The rifle is filled to 200 bar, though the green area on the built-in gauge on the bottom of the forearm goes up to 3,000 psi. When I fill I will just watch the gauge on my carbon fiber tank. I know it is accurate.
This rifle is a repeater. It uses a rotary magazine and holds 12 pellets in .177 and 10 in .22. But what I appreciate even more than that is the fact that it comes with a single-shot tray installed! That will be how I shoot it most of the time, except to test the function of the magazine, so I appreciate that they included it.
Because this is a pneumatic, a lot of weight is saved. The rifle weighs only 6.6 lbs. Even so, the overall length and thickness of the stock let you know you have a rifle in your hands!
I find this Diana PCP to be very realistic. Aside from the short upper handguard that puts the rear sight too far forward (but only for appearance — it focuses just fine) and the scope base at the rear of the receiver, in most other respects this rifle is a close copy of the firearm. No, it won’t accept a bayonet, but it does feel great!
The stock is wood and is finished better than any Mauser firearm ever was. I can only tell you that fact because the description on the Pyramyd Air web page says it is. These days the plastics they have created go beyond my ability to discern.
The stock has the Mauser cutout in the butt that serves as the rear sling anchor and the front anchor is on the left side of the upper handguard clamp, where is should be. A K98 Mauser stock would have an open steel bushing in the butt for disassembling the bolt in the field. The PCP has a metal cap inlet into both sides of the butt to replicate this feature, but it serves no functional purpose.
The trigger adjusts for sear engagement. I will look at that in the next report.
Oh, yes they did!
The “barrel” appears stout, but upon examination I found that it is more of a jacket.

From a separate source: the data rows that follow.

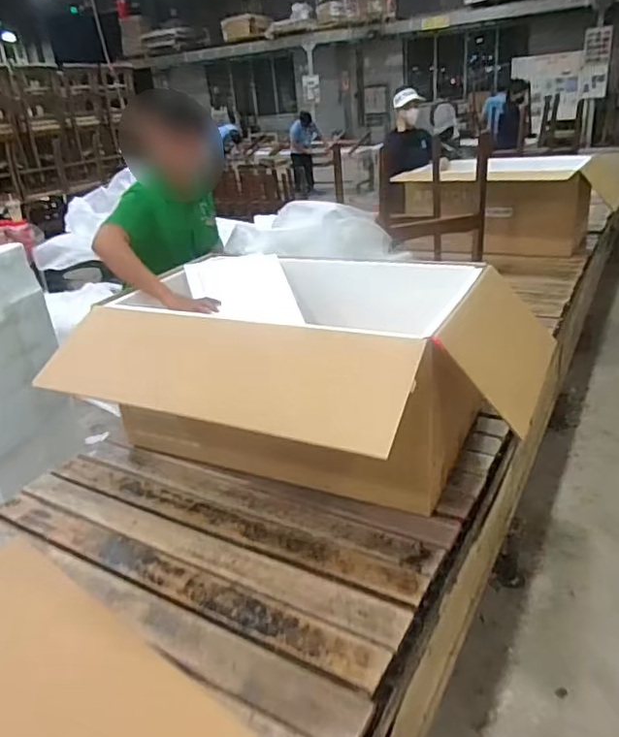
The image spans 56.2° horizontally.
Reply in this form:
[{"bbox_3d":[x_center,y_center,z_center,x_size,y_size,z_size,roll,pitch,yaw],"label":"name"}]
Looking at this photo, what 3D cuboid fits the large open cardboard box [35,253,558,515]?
[{"bbox_3d":[0.010,0.025,1.577,1.111,0.513,0.806,7,28,25],"label":"large open cardboard box"}]

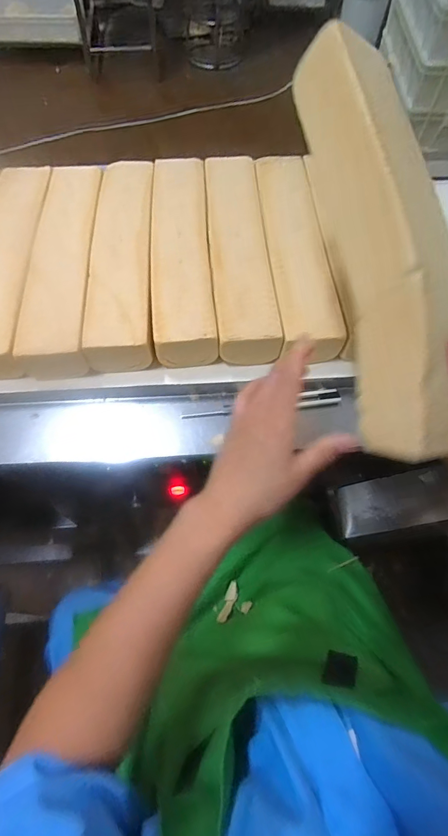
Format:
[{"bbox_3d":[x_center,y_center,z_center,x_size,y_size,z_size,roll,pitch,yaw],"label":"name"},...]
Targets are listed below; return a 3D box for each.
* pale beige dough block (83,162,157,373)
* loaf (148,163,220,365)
[{"bbox_3d":[-0.140,-0.226,0.574,0.080,0.057,0.360,-3,63,-3],"label":"pale beige dough block"},{"bbox_3d":[-0.061,-0.233,0.579,0.081,0.052,0.361,-3,63,-3],"label":"loaf"}]

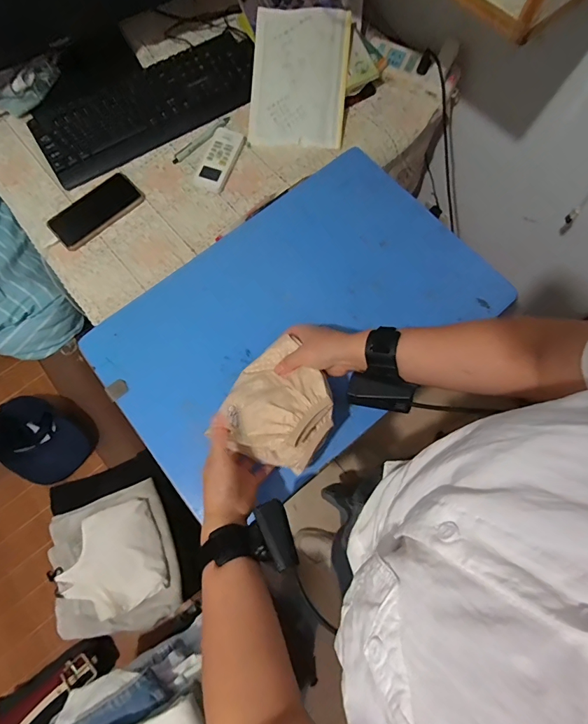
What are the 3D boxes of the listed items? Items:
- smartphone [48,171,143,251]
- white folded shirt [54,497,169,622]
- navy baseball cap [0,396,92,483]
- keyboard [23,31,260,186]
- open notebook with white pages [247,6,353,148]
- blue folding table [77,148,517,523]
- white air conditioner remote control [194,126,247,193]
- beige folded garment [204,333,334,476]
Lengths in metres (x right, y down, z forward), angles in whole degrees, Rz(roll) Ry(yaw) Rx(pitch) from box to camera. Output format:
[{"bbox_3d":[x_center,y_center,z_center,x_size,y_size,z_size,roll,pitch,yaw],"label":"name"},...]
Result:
[{"bbox_3d":[-0.356,-0.274,0.711,0.163,0.013,0.085,-42,77,-10],"label":"smartphone"},{"bbox_3d":[-0.358,0.387,0.773,0.187,0.033,0.184,-22,74,-5],"label":"white folded shirt"},{"bbox_3d":[-0.587,0.182,0.908,0.194,0.094,0.138,41,78,12],"label":"navy baseball cap"},{"bbox_3d":[-0.274,-0.495,0.758,0.433,0.033,0.152,-29,75,-7],"label":"keyboard"},{"bbox_3d":[0.010,-0.536,0.749,0.179,0.020,0.248,5,92,3],"label":"open notebook with white pages"},{"bbox_3d":[0.002,-0.071,0.633,0.584,0.031,0.400,-38,76,-9],"label":"blue folding table"},{"bbox_3d":[-0.138,-0.379,0.736,0.058,0.013,0.131,17,74,6],"label":"white air conditioner remote control"},{"bbox_3d":[-0.016,0.054,0.510,0.137,0.047,0.150,32,76,10],"label":"beige folded garment"}]

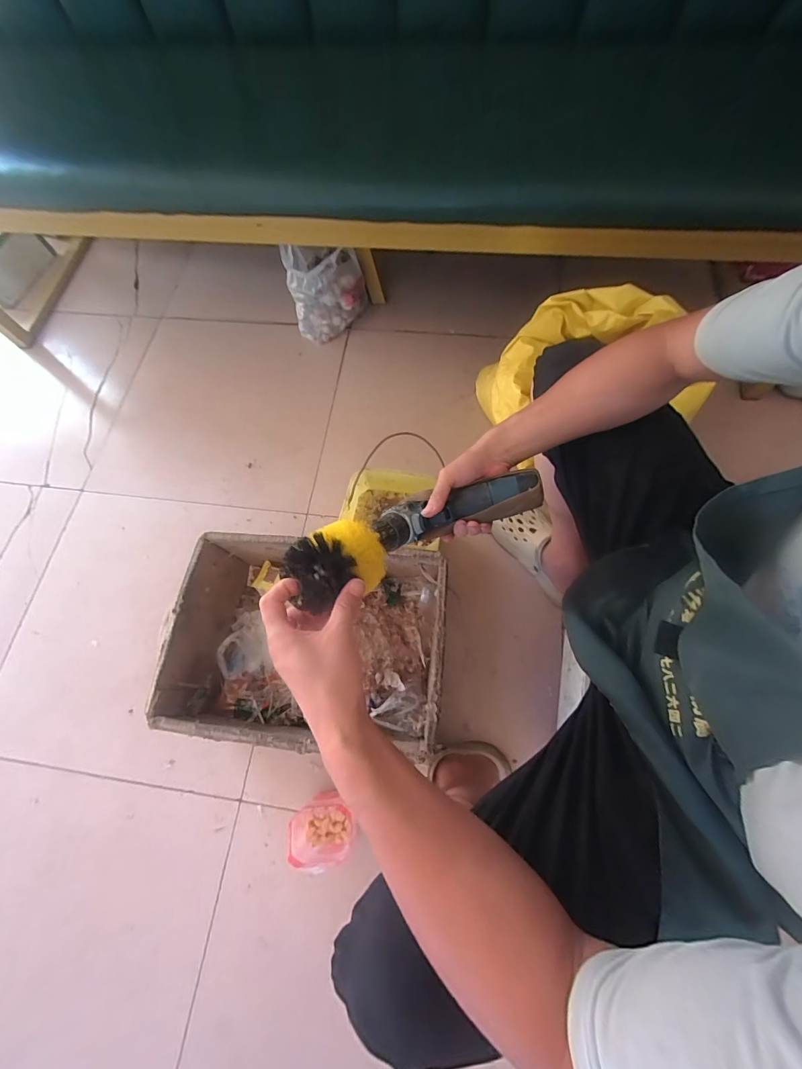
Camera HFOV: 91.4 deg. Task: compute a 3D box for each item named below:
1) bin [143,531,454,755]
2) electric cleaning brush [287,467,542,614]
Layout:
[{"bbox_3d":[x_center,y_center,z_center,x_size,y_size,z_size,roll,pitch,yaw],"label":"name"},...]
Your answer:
[{"bbox_3d":[-0.146,0.194,0.712,0.471,0.179,0.322,5,69,5],"label":"bin"},{"bbox_3d":[0.010,-0.013,0.455,0.304,0.112,0.109,-22,68,-31],"label":"electric cleaning brush"}]

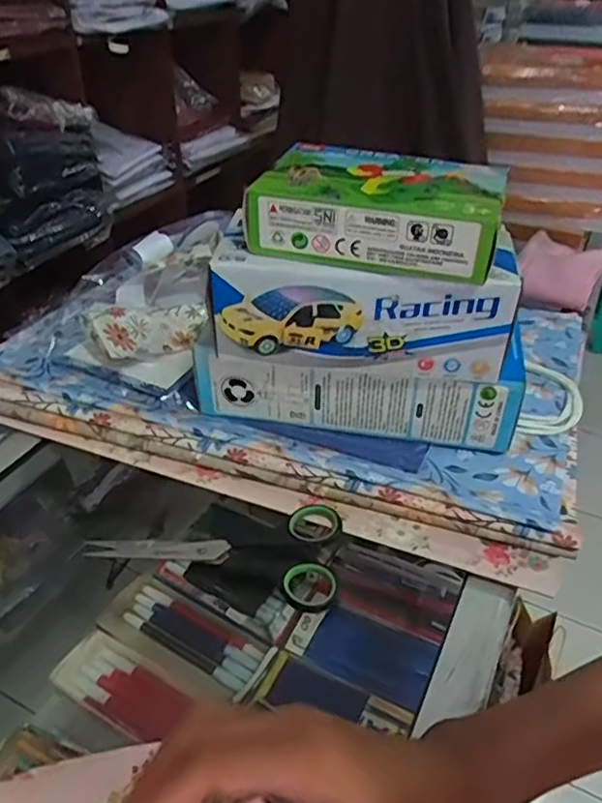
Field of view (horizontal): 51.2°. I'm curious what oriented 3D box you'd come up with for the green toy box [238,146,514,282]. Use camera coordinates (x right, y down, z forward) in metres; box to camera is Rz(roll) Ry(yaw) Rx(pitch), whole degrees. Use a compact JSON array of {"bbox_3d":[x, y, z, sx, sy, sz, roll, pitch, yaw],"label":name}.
[{"bbox_3d":[0.049,-0.122,0.393,0.143,0.045,0.082,14,39,13],"label":"green toy box"}]

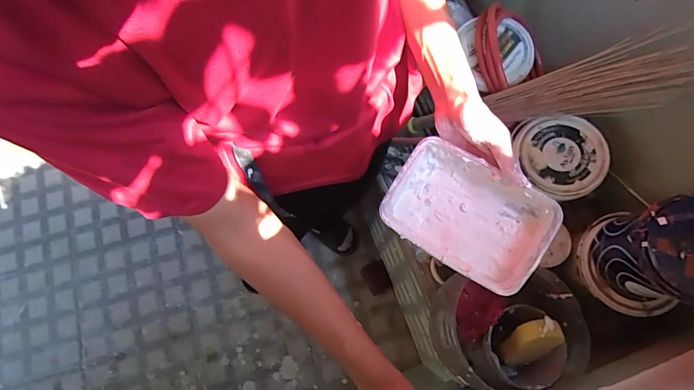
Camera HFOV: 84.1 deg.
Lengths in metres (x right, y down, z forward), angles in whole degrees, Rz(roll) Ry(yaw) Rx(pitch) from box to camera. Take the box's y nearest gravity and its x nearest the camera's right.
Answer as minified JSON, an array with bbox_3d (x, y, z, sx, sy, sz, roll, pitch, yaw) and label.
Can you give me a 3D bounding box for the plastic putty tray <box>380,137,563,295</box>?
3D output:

And the end cap at the muzzle unscrews. And inside the “muzzle” Diana has put technology — in the form of baffles. So, the muzzle report is quiet — despite the power! Now — THAT is where you should depart from the original in a lookalike PCP airgun — not in the rear sight!
Stuff in the box
Besides the manual that I find well-written, there is a plastic bag with one magazine, a fill probe and a set of replacement o-rings. The latter is the only hint that this rifle is made in China, besides the small print markings on the receiver.
What do we have?
What is this air rifle? It’s a bolt-action repeating PCP with good power, a single-shot capability, great iron sights that are real steel and a high degree of resemblance to the firearm it copies. I hope it tests out well, because this is an air rifle for offhand shooting for fun, rather than for mounting a scope and fretting over quarter-inches on paper. Yes, there is a scope base on the rear of the receiver and yes, I will no doubt test the rifle both ways. But personally I like the open sights.
This PCP is unique, in that it competes with nothing I can think of. It is what it is — a realistic airgun copy of a Mauser battle rifle. I think this report will be very interesting.